**Exercise description**
Rescale the lines starting with the line with "right elbow: (116, 227, -7)" and going on through the end of the records. Rewrite each line, including the "Person at" lines with their boxes unchanged, and multiply every number in the keypoint coordinates and depths by 0.4, rounding to whole numbers with halves rounded up.

(Landmark coordinate records)
___

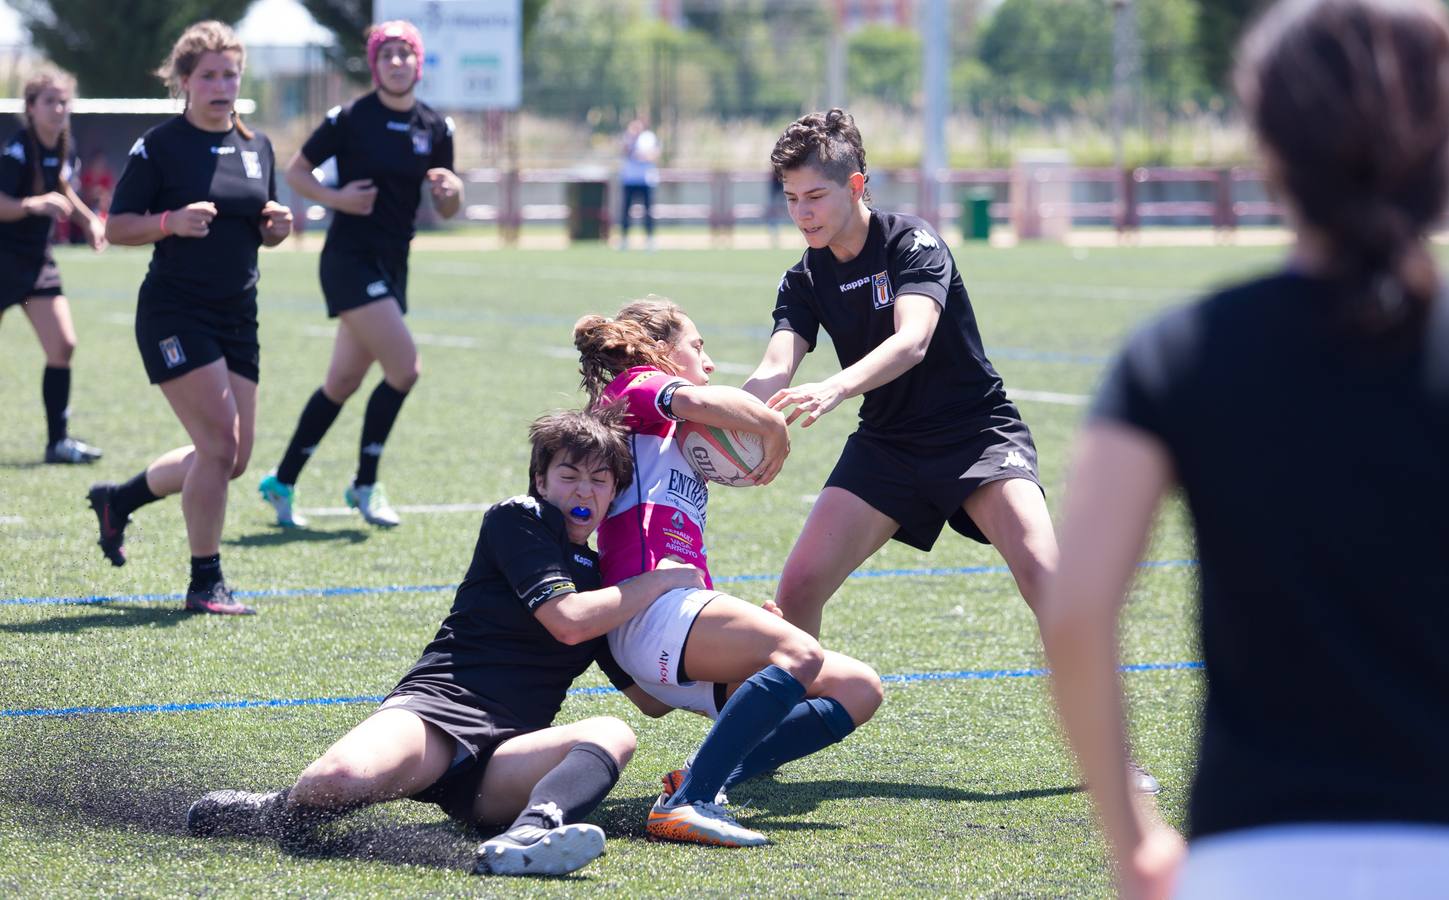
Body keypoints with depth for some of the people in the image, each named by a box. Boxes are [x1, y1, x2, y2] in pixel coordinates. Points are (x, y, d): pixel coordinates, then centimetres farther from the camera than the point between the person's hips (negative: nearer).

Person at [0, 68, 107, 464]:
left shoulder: (65, 151, 4)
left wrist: (89, 219, 14)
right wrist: (35, 204, -43)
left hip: (37, 261, 7)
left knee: (63, 346, -2)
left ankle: (58, 440, 4)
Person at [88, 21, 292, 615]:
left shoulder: (256, 146, 11)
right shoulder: (159, 147, -7)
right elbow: (116, 227, -7)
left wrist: (277, 226, -2)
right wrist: (172, 222, -23)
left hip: (237, 316, 7)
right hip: (175, 314, -7)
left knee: (232, 457, 8)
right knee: (220, 443, -15)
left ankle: (118, 499, 32)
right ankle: (205, 583, -3)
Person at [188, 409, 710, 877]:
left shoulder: (603, 581, 26)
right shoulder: (518, 519, 6)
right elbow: (567, 620, -8)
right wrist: (664, 581, 2)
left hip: (507, 753, 5)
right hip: (441, 702, -5)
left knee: (613, 735, -29)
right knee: (344, 777, -38)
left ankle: (528, 838, -59)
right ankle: (278, 813, -1)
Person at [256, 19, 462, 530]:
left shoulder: (435, 128, 7)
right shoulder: (351, 118, -8)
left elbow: (446, 211, 11)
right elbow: (295, 172, 0)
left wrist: (452, 190, -11)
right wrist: (336, 198, -16)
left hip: (391, 266, 6)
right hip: (349, 258, -6)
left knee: (343, 382, 10)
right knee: (404, 366, -17)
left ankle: (281, 483, 22)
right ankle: (365, 485, -2)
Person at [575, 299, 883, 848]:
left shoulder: (675, 439, 34)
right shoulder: (636, 387, 9)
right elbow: (703, 400, -17)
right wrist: (775, 430, -1)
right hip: (650, 606, -9)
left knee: (858, 689, 2)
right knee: (800, 654, -32)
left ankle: (700, 781, -13)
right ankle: (687, 803, -38)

___

**Written reply**
right elbow: (46, 91, -3)
left wrist: (111, 90, -1)
right wrist: (69, 89, -9)
left hip: (95, 126, 3)
right hip: (70, 126, -3)
left knee: (93, 183, 3)
right knee: (88, 177, -6)
left ankle: (47, 200, 13)
right ankle: (82, 233, -1)
Person at [188, 409, 710, 877]:
left shoulder: (241, 232, 10)
right shoulder: (207, 208, 2)
right elbow: (227, 248, -3)
right wrist: (266, 232, 1)
left hip: (203, 301, 2)
right hip: (176, 281, -2)
left knee: (245, 294, -12)
right knee: (138, 311, -15)
left ankle: (211, 335, -24)
right ankle: (111, 325, 0)
Person at [256, 19, 462, 530]:
left shoulder: (174, 51, 3)
right shoulder: (140, 47, -3)
left elbow: (178, 84, 4)
right elbow: (118, 69, 0)
left wrist: (181, 76, -4)
right wrist: (134, 79, -6)
left hip: (156, 106, 2)
right hip: (140, 103, -2)
left knee: (137, 153, 4)
right knee: (162, 146, -7)
left ankle: (112, 193, 9)
right ankle: (146, 194, -1)
Person at [575, 299, 883, 848]:
left shoulder: (270, 176, 14)
right shoulder: (254, 155, 4)
right elbow: (281, 160, -7)
right wrist: (310, 172, 0)
right hip: (260, 242, -4)
left knee: (343, 276, 1)
right knee: (320, 262, -13)
left ankle: (280, 312, -5)
right ankle: (275, 321, -15)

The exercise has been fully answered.